**Required action:** The answer must be an exact restatement of all the data.

(Dataset entries)
++++
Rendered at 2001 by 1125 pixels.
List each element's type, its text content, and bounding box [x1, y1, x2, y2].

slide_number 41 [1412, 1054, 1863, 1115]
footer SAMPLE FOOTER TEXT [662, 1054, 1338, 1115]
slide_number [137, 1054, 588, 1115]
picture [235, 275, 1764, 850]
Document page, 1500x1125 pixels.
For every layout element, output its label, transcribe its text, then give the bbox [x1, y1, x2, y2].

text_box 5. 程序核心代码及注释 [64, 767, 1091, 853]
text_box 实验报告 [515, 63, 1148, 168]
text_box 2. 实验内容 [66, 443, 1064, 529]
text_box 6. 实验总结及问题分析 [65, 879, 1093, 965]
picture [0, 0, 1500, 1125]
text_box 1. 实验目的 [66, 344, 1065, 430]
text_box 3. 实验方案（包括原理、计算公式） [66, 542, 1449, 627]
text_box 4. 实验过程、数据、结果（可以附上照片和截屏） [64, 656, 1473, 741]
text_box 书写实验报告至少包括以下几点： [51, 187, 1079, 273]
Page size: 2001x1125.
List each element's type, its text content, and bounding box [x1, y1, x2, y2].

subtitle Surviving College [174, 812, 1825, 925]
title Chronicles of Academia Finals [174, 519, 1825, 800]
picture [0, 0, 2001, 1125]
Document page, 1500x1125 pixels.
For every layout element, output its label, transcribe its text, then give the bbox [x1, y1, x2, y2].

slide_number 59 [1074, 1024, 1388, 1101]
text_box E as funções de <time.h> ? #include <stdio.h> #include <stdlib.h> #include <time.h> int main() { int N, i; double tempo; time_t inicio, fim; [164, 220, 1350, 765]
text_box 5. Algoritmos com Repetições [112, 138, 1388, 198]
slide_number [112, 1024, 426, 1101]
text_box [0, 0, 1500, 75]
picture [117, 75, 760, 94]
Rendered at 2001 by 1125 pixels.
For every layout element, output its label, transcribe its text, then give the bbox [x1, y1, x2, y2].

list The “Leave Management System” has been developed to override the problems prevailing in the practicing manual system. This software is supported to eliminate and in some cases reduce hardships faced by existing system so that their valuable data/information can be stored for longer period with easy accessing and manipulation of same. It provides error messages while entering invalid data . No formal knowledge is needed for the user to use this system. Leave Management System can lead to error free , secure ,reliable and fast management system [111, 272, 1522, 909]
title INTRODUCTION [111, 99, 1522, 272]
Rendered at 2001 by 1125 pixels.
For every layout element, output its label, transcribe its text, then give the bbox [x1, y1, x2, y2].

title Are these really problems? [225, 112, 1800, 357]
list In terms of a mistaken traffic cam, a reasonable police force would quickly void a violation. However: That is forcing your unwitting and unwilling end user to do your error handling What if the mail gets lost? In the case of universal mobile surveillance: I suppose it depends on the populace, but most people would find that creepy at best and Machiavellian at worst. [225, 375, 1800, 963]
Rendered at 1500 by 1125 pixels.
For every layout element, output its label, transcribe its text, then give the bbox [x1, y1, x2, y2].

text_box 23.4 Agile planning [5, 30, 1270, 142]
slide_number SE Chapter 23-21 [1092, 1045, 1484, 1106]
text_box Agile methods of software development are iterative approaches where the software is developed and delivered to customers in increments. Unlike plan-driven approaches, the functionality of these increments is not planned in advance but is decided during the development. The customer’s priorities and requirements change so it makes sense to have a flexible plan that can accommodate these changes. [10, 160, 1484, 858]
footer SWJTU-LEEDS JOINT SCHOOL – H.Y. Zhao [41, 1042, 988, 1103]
++++
**Exercise answer:**
Rendered at 2001 by 1125 pixels.
List each element's type, its text content, and bounding box [x1, y1, x2, y2].

slide_number 41 [1412, 1054, 1863, 1115]
footer SAMPLE FOOTER TEXT [662, 1054, 1338, 1115]
slide_number [137, 1054, 588, 1115]
picture [235, 275, 1764, 850]
Document page, 1500x1125 pixels.
For every layout element, output its label, transcribe its text, then give the bbox [x1, y1, x2, y2].

text_box 5. 程序核心代码及注释 [64, 767, 1091, 853]
text_box 实验报告 [515, 63, 1148, 168]
text_box 2. 实验内容 [66, 443, 1064, 529]
text_box 6. 实验总结及问题分析 [65, 879, 1093, 965]
picture [0, 0, 1500, 1125]
text_box 1. 实验目的 [66, 344, 1065, 430]
text_box 3. 实验方案（包括原理、计算公式） [66, 542, 1449, 627]
text_box 4. 实验过程、数据、结果（可以附上照片和截屏） [64, 656, 1473, 741]
text_box 书写实验报告至少包括以下几点： [51, 187, 1079, 273]
Page size: 2001x1125.
List each element's type, its text content, and bounding box [x1, y1, x2, y2].

subtitle Surviving College [174, 812, 1825, 925]
title Chronicles of Academia Finals [174, 519, 1825, 800]
picture [0, 0, 2001, 1125]
Document page, 1500x1125 pixels.
For every layout element, output its label, transcribe its text, then give the bbox [x1, y1, x2, y2].

slide_number 59 [1074, 1024, 1388, 1101]
text_box E as funções de <time.h> ? #include <stdio.h> #include <stdlib.h> #include <time.h> int main() { int N, i; double tempo; time_t inicio, fim; [164, 220, 1350, 765]
text_box 5. Algoritmos com Repetições [112, 138, 1388, 198]
slide_number [112, 1024, 426, 1101]
text_box [0, 0, 1500, 75]
picture [117, 75, 760, 94]
Rendered at 2001 by 1125 pixels.
For every layout element, output its label, transcribe its text, then give the bbox [x1, y1, x2, y2].

list The “Leave Management System” has been developed to override the problems prevailing in the practicing manual system. This software is supported to eliminate and in some cases reduce hardships faced by existing system so that their valuable data/information can be stored for longer period with easy accessing and manipulation of same. It provides error messages while entering invalid data . No formal knowledge is needed for the user to use this system. Leave Management System can lead to error free , secure ,reliable and fast management system [111, 272, 1522, 909]
title INTRODUCTION [111, 99, 1522, 272]
Rendered at 2001 by 1125 pixels.
For every layout element, output its label, transcribe its text, then give the bbox [x1, y1, x2, y2].

title Are these really problems? [225, 112, 1800, 357]
list In terms of a mistaken traffic cam, a reasonable police force would quickly void a violation. However: That is forcing your unwitting and unwilling end user to do your error handling What if the mail gets lost? In the case of universal mobile surveillance: I suppose it depends on the populace, but most people would find that creepy at best and Machiavellian at worst. [225, 375, 1800, 963]
Rendered at 1500 by 1125 pixels.
For every layout element, output its label, transcribe its text, then give the bbox [x1, y1, x2, y2].

text_box 23.4 Agile planning [5, 30, 1270, 142]
slide_number SE Chapter 23-21 [1092, 1045, 1484, 1106]
text_box Agile methods of software development are iterative approaches where the software is developed and delivered to customers in increments. Unlike plan-driven approaches, the functionality of these increments is not planned in advance but is decided during the development. The customer’s priorities and requirements change so it makes sense to have a flexible plan that can accommodate these changes. [10, 160, 1484, 858]
footer SWJTU-LEEDS JOINT SCHOOL – H.Y. Zhao [41, 1042, 988, 1103]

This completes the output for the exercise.